“Quem não é capaz de sonhar com a história diante dos documentos não é historiador.” F. Braudel

“Quem não é capaz de sonhar com a história diante dos documentos não é historiador.” F. Braudel
Villa Borghese, Roma, Itália.

'Admirável' Promiscuidade

sexta-feira, 20 de janeiro de 2023

 

Admirável Mundo Novo é uma obra classificada como "distopia". O autor, Aldous Huxley (1894-1963), lançou-a em 1932 e, no prefácio de 1946, reconheceu: "... a promiscuidade sexual de Admirável Mundo Novo não parece tão distante. Já existem cidades norte-americanas em que o número de divórcios é igual ao de casamentos. Dentro de poucos anos, sem dúvida, licenças para casamento serão vendidas como as licenças para a posse de cães, válidas por um período de doze meses, sem nenhuma lei que proíba a troca de cães ou a posse de mais de um cão de cada vez. À medida que diminui a liberdade política e econômica, a liberdade sexual tende a aumentar como compensação. E o ditador (a não ser que precise de massa de manobra e de famílias para colonizar territórios despovoados ou conquistados) agirá prudentemente estimulando essa liberdade." (p. 17)
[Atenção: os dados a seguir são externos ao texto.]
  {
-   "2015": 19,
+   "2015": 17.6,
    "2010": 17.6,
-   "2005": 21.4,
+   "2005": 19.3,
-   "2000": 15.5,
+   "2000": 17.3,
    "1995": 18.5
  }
Promiscuidade. Vazio existencial. Controle de massas. Eis o nosso mundo, nu e cru. Nesse sentido, separei um trecho do romance bem revelador da nossa triste realidade distópica. Resta saber se os portadores de boas novas, os únicos que realmente têm algo a oferecer àqueles que sofrem com a falta de sentido na vida, estarão à altura de sua elevada missão. 

*** 

Lenina meneou a cabeça.

- Não sei por que - disse, pensativa -, mas já faz algum tempo que não me sinto muito inclinada à promiscuidade. Há ocasiões em que isso acontece. Você nunca sentiu a mesma coisa, Fanny?
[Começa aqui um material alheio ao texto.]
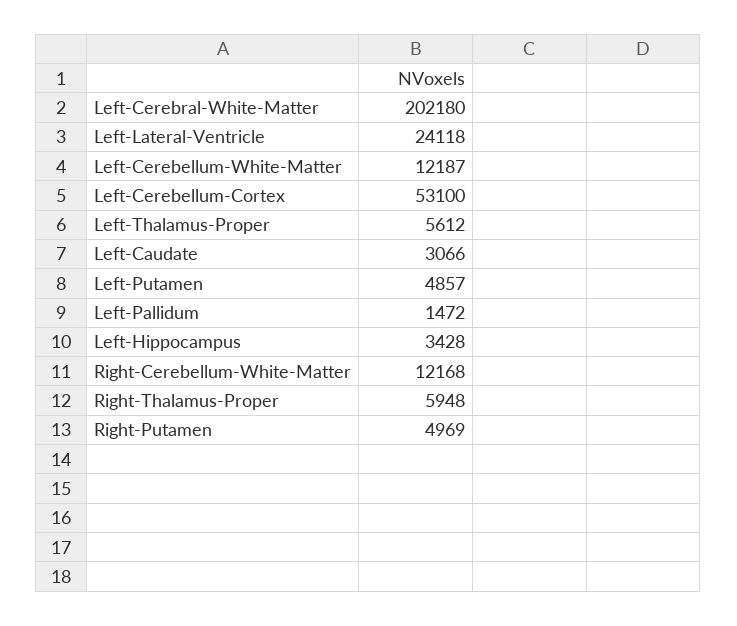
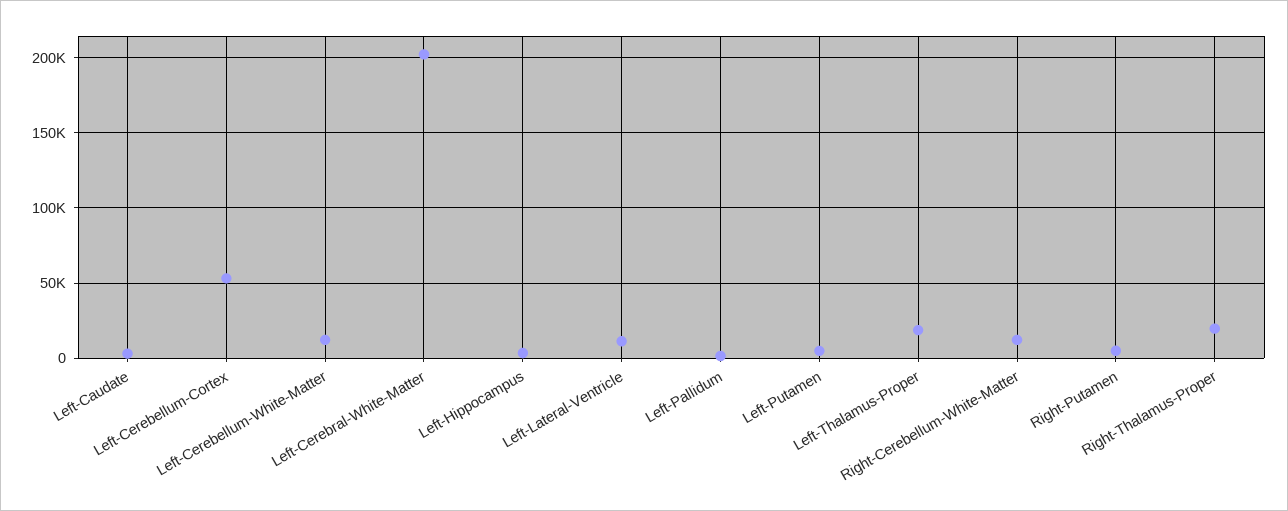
  {
    "Left-Cerebral-White-Matter": 202180,
-   "Left-Lateral-Ventricle": 24118,
+   "Left-Lateral-Ventricle": 10000,
    "Left-Cerebellum-White-Matter": 12187,
    "Left-Cerebellum-Cortex": 53100,
-   "Left-Thalamus-Proper": 5612,
+   "Left-Thalamus-Proper": 20000,
    "Left-Caudate": 3066,
    "Left-Putamen": 4857,
    "Left-Pallidum": 1472,
    "Left-Hippocampus": 3428,
    "Right-Cerebellum-White-Matter": 12168,
-   "Right-Thalamus-Proper": 5948,
+   "Right-Thalamus-Proper": 20000,
    "Right-Putamen": 4969
  }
A outra inclinou a cabeça num gesto de simpatia e compreensão.

- Mas é preciso fazer o esforço necessário - disse em tom sentencioso. - É preciso portar-se convenientemente. Afinal, cada um pertence a todos.

- Sim, cada um pertence a todos - Lenina repetiu lentamente a fórmula e, suspirando, calou-se um momento; depois, tomando a mão de Fanny e apertando-a de leve:

- Você tem razão, Fanny. Como sempre. Farei o esforço necessário.

HUXLEY, Aldous. Admirável Mundo Novo. Tradução de Vidal de Oliveira. São Paulo: Globo, 2014, p. 65.